Behind him stood Nisha and Santosh. “You think it’s a piece of hospital gown?” said Santosh, leaning forward, hands clasped over the head of his cane.
“I do.”
“That is very interesting,” said Santosh. “It means we have a connection.”
“We do?” said Nisha.
“May I?” said Santosh. He laid his cane on the table, shifted his glasses to the top of his head, and took over from Neel at the microscope. For some moments there was silence, broken only by Santosh murmuring his agreement that yes, it was a fragment of hospital gown. “Here,” he said to Neel, bidding him scrutinize the evidence again. “Do you see traces of a black marking?”
Neel looked, then nodded. “You think you know what they are?”
“Dhobi marks,” said Santosh. “Some public hospitals don’t do their own laundry. They outsource the job to teams of dhobis, a specific community that specializes in washing clothes the traditional Indian way — soaking them in hot water and then flogging them against laundry stones in vast open-air concrete pens. Each dhobi uses indelible ink to mark the garments to stop them going missing. So where there is a dhobi mark, there has to be a dhobi. Finding that dhobi will reveal which hospitals those bodies came from.”

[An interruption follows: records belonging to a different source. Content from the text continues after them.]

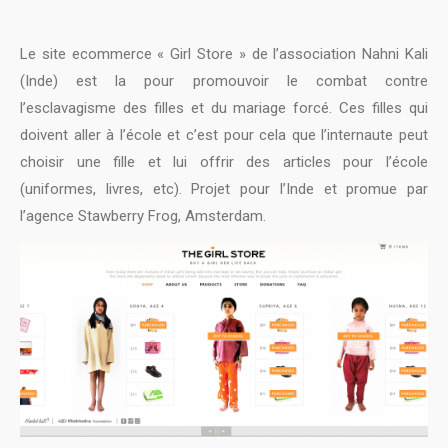
Le site ecommerce « Girl Store » de l’association Nahni Kali
(Inde) est la pour promouvoir le combat contre
l’esclavagisme des filles et du mariage forcé. Ces filles qui
doivent aller à l’école et c’est pour cela que l’internaute peut
choisir une fille et lui offrir des articles pour l’école
(uniformes, livres, etc). Projet pour l’Inde et promue par
l’agence Stawberry Frog, Amsterdam.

“And that’s the connection,” said Nisha, stepping forward. “It’s hospitals, isn’t it? Ram Chopra is doing deals with medical companies. Fragments of a hospital gown found at Greater Kailash...”
“Precisely,” said Santosh.
“Then surely this brings Chopra even further into the frame?” pressed Nisha. “Or... maybe not Chopra himself, then at least his associates. Whatever his dealings with Surgiquip, perhaps they’re being blocked and this is him cleaning house?”

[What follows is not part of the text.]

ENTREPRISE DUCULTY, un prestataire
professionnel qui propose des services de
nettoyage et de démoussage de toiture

“Maybe,” said Santosh. “It would be convenient, wouldn’t it?”
Nisha rolled her eyes in exasperation. “Just because it seems obvious doesn’t mean it can’t be the truth.”
“Noted,” said Santosh. “But the important thing is we now have a thread, and we have to keep pulling at it and see what unravels.”
He waved his hands at Neel and Nisha like a crazed scientist releasing his flying instruments of death. “Go. Go. Keep pulling that thread.”
Chapter 22
Santosh asked the taxi driver to drop him off near the main gate of the Delhi Memorial Hospital. He heard barking and wondered why a hospital needed guard dogs as well as security officers.
He took the elevator to the tenth floor. It was one of Delhi’s largest hospitals and was part of the state government’s health service. It had over five hundred beds but the corridors were usually to be found overflowing with patients awaiting a free bed. Santosh tuned out wailing babies as he knocked on the door to the office of the chief administrator — a South Indian man whose full name was an awe-inspiring Mangalampalli Gopalamenon Thekkaparambil, everyone simply called him MGT. He and Santosh had known each other at college although they hadn’t really been friends. In those days MGT had hung out with either the stoned or the drunk. Santosh had been neither.
“Come in,” announced the voice from inside and Santosh entered, instantly reminded by the stench that MGT was a chain smoker. Out of deference to his visitor, MGT was moving an ashtray from his desktop and waving ineffectually at smoke that still hung in the air.
“Good to see you, Santosh,” he said, reaching to shake Santosh’s hand. He was tall and lanky, with a full head of jet-black hair and a stubbled chin.
“You too,” said Santosh. “Why in heaven’s name do you have guard dogs at the gate?”
“Oh, there’s a separate VIP wing in the hospital,” answered MGT. “Usually top politicians. We need dogs to protect the dogs.” He laughed, revealing stained yellow teeth, and then changed the subject with the expertise of a true bureaucrat. “So what was it that you wanted to meet me about?”